Ten years ago, all these big hotel companies were resisting the lifestyle movement, and now they're fully bought in. All of them have now acquired one or more companies that were operating smaller, independent collections of hotels, so it is clearly the way that the consumer is moving.
We're in the very early days of what lifestyle at scale is going to look like. The big reason for Hyatt to acquire Standard is to have independent-feeling hotels across different markets and different countries. And the guest is getting their cake and eating it too. They're getting their rewards points, but they don't feel like they're staying in some can-branded experience that could be anywhere in the world.
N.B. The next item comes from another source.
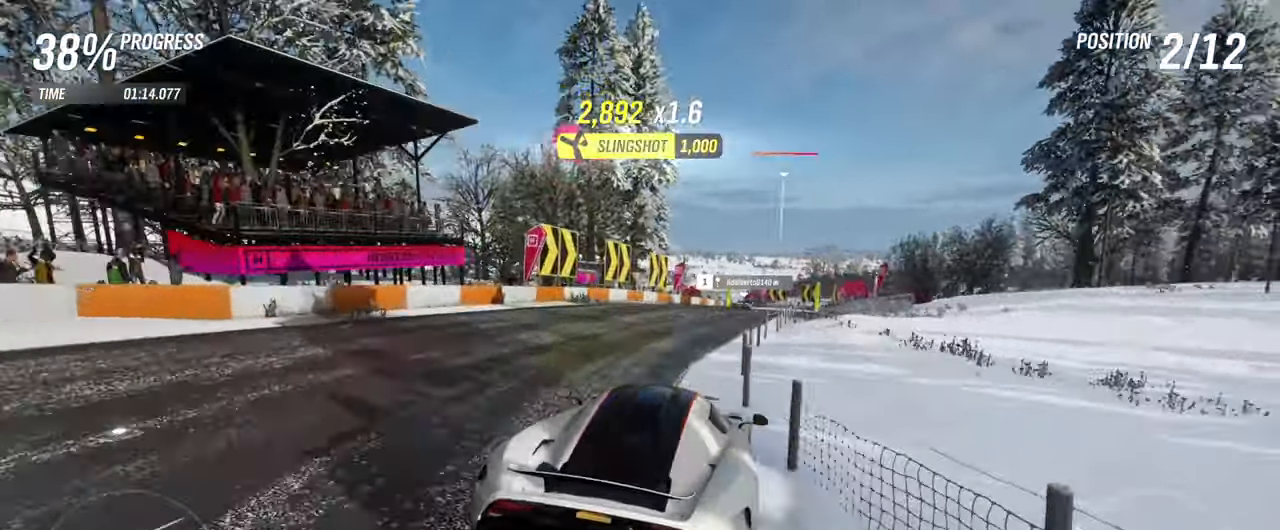
{"buttons": ["R2"], "left_stick": "center", "right_stick": "center", "events": [[433, "left_stick", "center"]]}
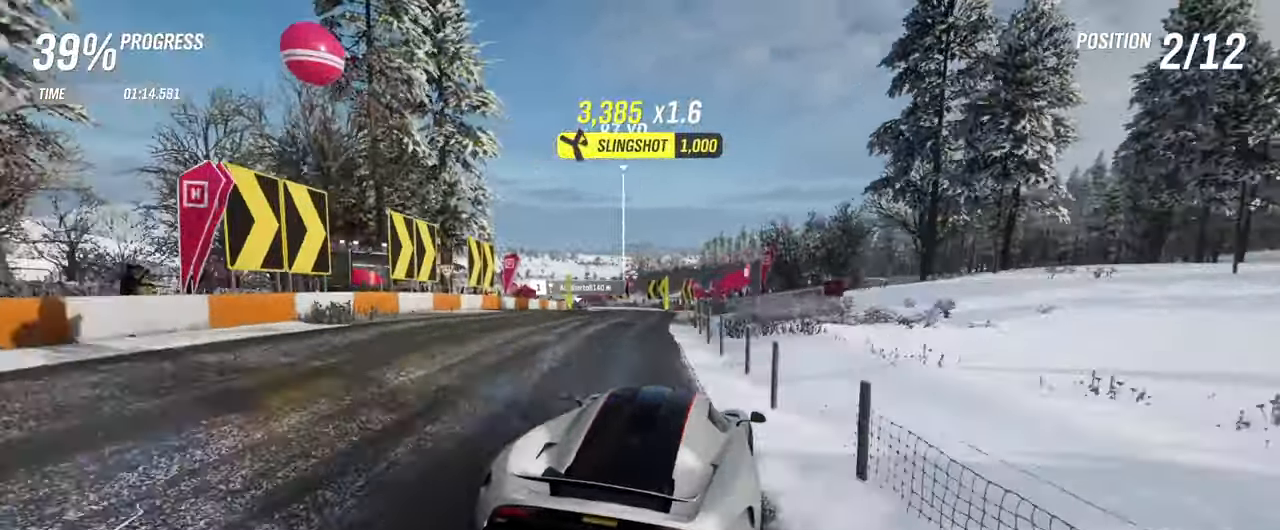
{"buttons": ["R2"], "left_stick": "left", "right_stick": "center", "events": [[66, "left_stick", "left"], [266, "left_stick", "center"], [500, "left_stick", "left"]]}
The way these hotel companies will be able to scale this — because it doesn't matter if they can add one hotel, that is nothing to their shareholder value, they need to be able to build 100 of them — is through soft brands.
All of the projects that I’m working on right now are soft brands because, as a developer and owner, I don't think the hotel companies can scale in the lifestyle segment by simply putting a Thompson hotel everywhere — or a Nomad hotel to use another Hilton example. Those hard-brand hotels will become synonymous and eventually fall out of favor. You have to spend all the time on the front end to create that unique branding experience.
What you're getting from the hotel companies at the end of the day is a distribution system, and they are constantly working on the (metaphorical) pipes and infrastructure of that system. All the other work is being done on the front end. So, the companies have to let the great developers, designers and branding people flex their creative muscles and do what they're good at — creating beautiful, unique concepts. Then, the companies can connect the customers with those hotels through the pipes of that distribution system.
Currently, no one company is necessarily further ahead in the lifestyle segment, and definitely not so far ahead that a different one couldn’t catch up and become the best. If I’m Hyatt, that is the opportunity. You may never catch Marriott in the global race for portfolio or loyalty membership scale, but you could catch them in this specific category, and that could be a huge win long term.
How can hotel companies that convert independent hotels under their larger distribution systems maintain the unique identity of that boutique property?
It comes down to the people you hire. A company can have all these aspirations of what they think a particular hotel or brand can be, but ultimately, how they staff, train and get buy-in from the people on the ground that are doing the everyday work is what will end up resonating with the guest.